🚀 Operation

This is the main repository of remla24-team10 This README.md file contains the architecture, installations and comments for each assignments.

🏗️ Architecture

app is the application that communicates with model-service and depends on lib-version
lib-version is version-aware library that can can be asked for the version of the library
model-service is a wrapper service for the released ML mod and is dependent on lib-ml
lib-ml contains the pre-processing logic for data that is used for training or queries
model-training contains the ML training pipeline and is dependent on lib-ml

📝 Code overview:

Overview of useful files from this repository:

docker-compose.yaml: Contains the configuration for Docker-compose
operation-manifests.yaml: Contains the configuration for Kubernetes
Vagrantfile: Contains the configuration for Vagrant

📄 Report

A readable PDF version of the report can be found here

🛠️ Installation

The project can be ran using either Docker-compose or Kubernetes (Minikube).
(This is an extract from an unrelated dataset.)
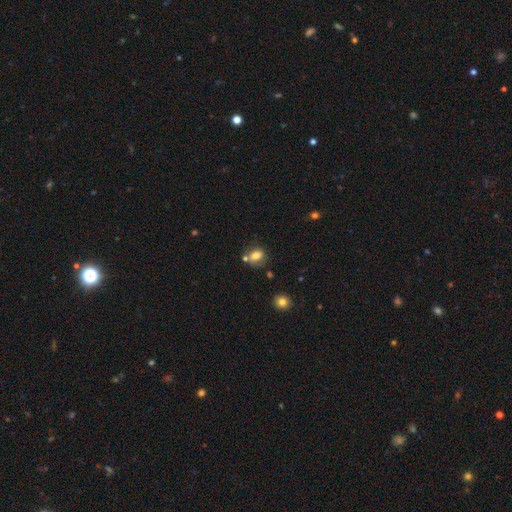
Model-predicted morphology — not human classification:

Vagrant currently creates VM's with some basic ansible playbooks but it currently is not functional yet.

Note: Private network connection is recommended (public networks like TUDelft might not work)

💻 With Vagrant

Th VM's can be set up by running:

vagrant up

To access the machines use the following commands:

vagrant ssh controller
vagrant ssh worker1 
vagrant ssh worker2

🐳 With Docker compose

Run docker-compose:

docker compose up

The front-end application should now be available at localhost:5000.

☸️ With Kubernetes and Istio (Minikube)

This project requires Docker, Minikube, and Istio to be installed.

Then run the project using Minikube run the following commands:

minikube start
istioctl install
kubectl apply -f [istio install location]/samples/addons/prometheus.yaml
kubectl apply -f operation-manifests.yaml
minikube tunnel

The project should now be available at localhost (no port) through ingress. Please wait a bit before making a request to the server, the server downloads the model on deployment which takes a few minutes.

📊 Prometheus (Istio)

The project supports dashboards for various metrics utilising prometheus, for this to work the project has to be first ran using minikube.

istioctl dashboard prometheus

The custom metrics which we collect include:

num_requests - Reflects the number of times a page has been served.
average_probability - Reflects the average response value of the model
average_phishing - Reflects the ratio of phishing among all requests

📊 Prometheus (OLD)

The project supports dashboards for various metrics utilising prometheus, for this to work the project has to be first ran using minikube.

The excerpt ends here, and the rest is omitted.